У поста охраны Халиль аль-Балави назвал себя и сказал, что ему надо к полковнику Фавасу, который назначил ему встречу.
— Я пришел забрать сына, — сказал он.
Ему дали номерок на клочке бумаги и велели пройти в «зал ожидания», которым оказалась маленькая комнатка с белым мраморным полом и несколькими кожаными креслами. Со стены, с огромного портрета, неодобрительно смотрел король Абдалла II в парадной форме, увешанной множеством лент и орденов.
Всю свою жизнь я старался сюда не попасть, — подумал старик, — и все-таки попал.
К этому времени в семье уже догадывались, почему Хумама арестовали. Агенты правительственной спецслужбы изъяли все компьютерное оборудование, а Дефне подтвердила их предположение о том, что ее муж — ну да, действительно — обожал чатиться в интернете. Халиль аль-Балави, до пенсии преподававший арабскую литературу и основы ислама, таких и слов-то не знал. Но в справочной службе Мухабарата ему сообщили, что со следствием сын сотрудничает, так что на свободу его выпустят, скорее всего, в четверг, как раз к мусульманским выходным.
Старик так разволновался, что всю ночь не сомкнул глаз. Лежал, а мысли и воспоминания мчались вихрем: вот Хумам маленький — не по годам умен, упрям и невероятно любознателен, а кроме того, из десяти детей больше всех похож на него.
Папочка, а зачем Господь сотворил людей?
Затем, Хумам, чтобы было кому славить Творца Вселенной.
(Молчание.)
Папочка, а зачем Господь сотворил муравьев?
Минута за минутой истек час, потом второй.
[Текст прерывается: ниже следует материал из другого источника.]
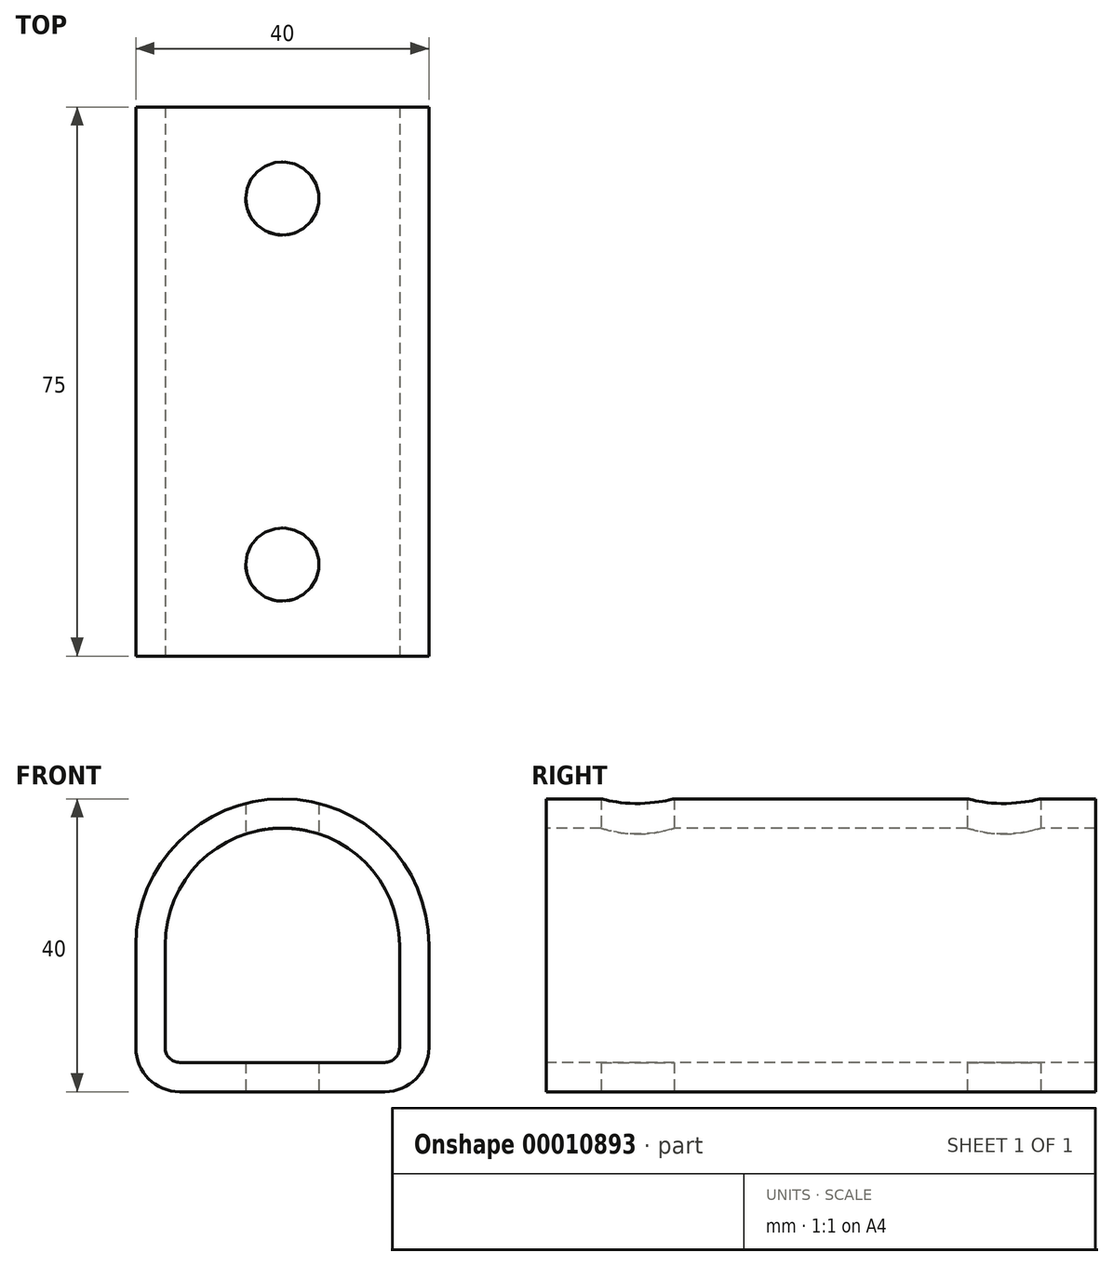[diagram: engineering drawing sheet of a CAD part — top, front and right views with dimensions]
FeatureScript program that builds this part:
annotation { "Feature Type Name" : "Feature", "Feature Type Description" : "" }
export const myFeature = defineFeature(function(context is Context, id is Id, definition is map)
    precondition{}
    {
        {
            var Q0;
            Q0=qCreatedBy(makeId("Front.planeOp"),FACE);
            var sketch = newSketch(context, id + "F0", { "sketchPlane" : qUnion([Q0])});
            skLineSegment(sketch, "E0", {"start": v(0, -4.04) * mm, "end": v(0, 46.92) * mm, "construction": true});
            skLineSegment(sketch, "E1", {"start": v(0, 0) * mm, "end": v(14, 0) * mm});
            skLineSegment(sketch, "E2", {"start": v(20, 6) * mm, "end": v(20, 20) * mm});
            skArc(sketch, "E3", {"start": v(20, 20) * mm, "mid": v(14.14, 34.14) * mm, "end": v(0, 40) * mm});
            skArc(sketch, "E4.0.MirrorCS", {"start": v(-20, 20) * mm, "mid": v(-14.14, 34.14) * mm, "end": v(0, 40) * mm});
            skLineSegment(sketch, "E5.0.MirrorCS", {"start": v(-20, 6) * mm, "end": v(-20, 20) * mm});
            skLineSegment(sketch, "E6.0.MirrorCS", {"start": v(0, 0) * mm, "end": v(-14, 0) * mm});
            skPoint(sketch, "E7.visualSharp", {"position": v(-20, 0) * mm});
            skArc(sketch, "E7.filletArc", {"start": v(-20, 6) * mm, "mid": v(-18.24, 1.76) * mm, "end": v(-14, 0) * mm});
            skPoint(sketch, "E8.visualSharp", {"position": v(20, 0) * mm});
            skArc(sketch, "E8.filletArc", {"start": v(14, 0) * mm, "mid": v(18.24, 1.76) * mm, "end": v(20, 6) * mm});
            skArc(sketch, "E9.0", {"start": v(14, 4) * mm, "mid": v(15.41, 4.59) * mm, "end": v(16, 6) * mm});
            skLineSegment(sketch, "E9.1", {"start": v(0, 4) * mm, "end": v(14, 4) * mm});
            skLineSegment(sketch, "E9.2", {"start": v(0, 4) * mm, "end": v(-14, 4) * mm});
            skArc(sketch, "E9.3", {"start": v(-16, 6) * mm, "mid": v(-15.41, 4.59) * mm, "end": v(-14, 4) * mm});
            skLineSegment(sketch, "E9.4", {"start": v(-16, 6) * mm, "end": v(-16, 20) * mm});
            skLineSegment(sketch, "E9.5", {"start": v(16, 6) * mm, "end": v(16, 20) * mm});
            skArc(sketch, "E9.6", {"start": v(-16, 20) * mm, "mid": v(-11.31, 31.31) * mm, "end": v(0, 36) * mm});
            skArc(sketch, "E9.7", {"start": v(16, 20) * mm, "mid": v(11.31, 31.31) * mm, "end": v(0, 36) * mm});
            skSolve(sketch);
        }
        {
            var Q0;
            Q0 = qSketchRegion(id + "F0", true);
            extrude(context, id + "F1", {"entities" : qUnion([Q0]), "oppositeDirection" : true, "depth" : 75 * mm});
        }
        {
            var Q0;
            Q0=qCreatedBy(makeId("Top.planeOp"),FACE);
            var sketch = newSketch(context, id + "F2", { "sketchPlane" : qUnion([Q0])});
            skCircle(sketch, "E10", {"center": v(0, 62.5) * mm, "radius": 5 * mm});
            skCircle(sketch, "E11", {"center": v(0, 12.5) * mm, "radius": 5 * mm});
            skSolve(sketch);
        }
        {
            var Q0;
            Q0 = qSketchRegion(id + "F2", true);
            extrude(context, id + "F3", {"entities" : qUnion([Q0]), "operationType" : NewBodyOperationType.REMOVE, "endBound" : BoundingType.THROUGH_ALL, "depth" : 25 * mm});
        }
    });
Прошли уже чуть не все другие номера, комната почти опустела. Забеспокоившись, не случилось ли чего, Халиль аль-Балави поплелся обратно к посту охраны — преклонного возраста не очень здоровый человек предстал пред очи доброго слуги Его Величества и взмолился: скажите, уважаемый, в чем дело? Тот снял трубку телефона, позвонил, и старику объяснили.
— Очень сожалею, йа аммо [18] Балави, но вашего сына здесь уже нет, — сказал старший наряда.
18
Принятое в Иордании неформально-вежливое обращение к человеку, который либо поколением старше, либо поколением младше.
— А где же он?
— Скорее всего, дома, — прозвучал ответ. — Час назад его отвезли домой.
Вскоре Халиль аль-Балави уже летел по городу назад со всей возможной скоростью, какую только позволяли машине забитые транспортом вечерние улицы, по пути обсуждая с Мухаммадом возможные объяснения столь внезапного поворота событий. Может быть, Хумам ранен? Искалечен? С каких это пор Мухабарат стал таким обходительным, что подвозит отпущенных пленников до дома?
Когда центр Аммана сменился кварталами попроще, строить догадки перестали, и старик погрузился в размышления. Прямо какое-то фамильное проклятие! Все опять возвращается на круги своя.
У Халиля аль-Балави жизнь складывалась трудно с детства: родился в бурном 1943 году в деревне около Беэр-Шевы; теперь эти места считаются югом Израиля. К его пятому дню рождения родители навидались и погромов, и убийств из мести, а потом началась полномасштабная война, которая разделила Палестину на два государства, в результате чего тысячи арабов, в том числе и семья Балави, оказались в изгнании. Их маленький участок, на котором он когда-то играл ребенком, теперь ему недоступен: стал хлопковым полем, которым владеет еврейский кооператив.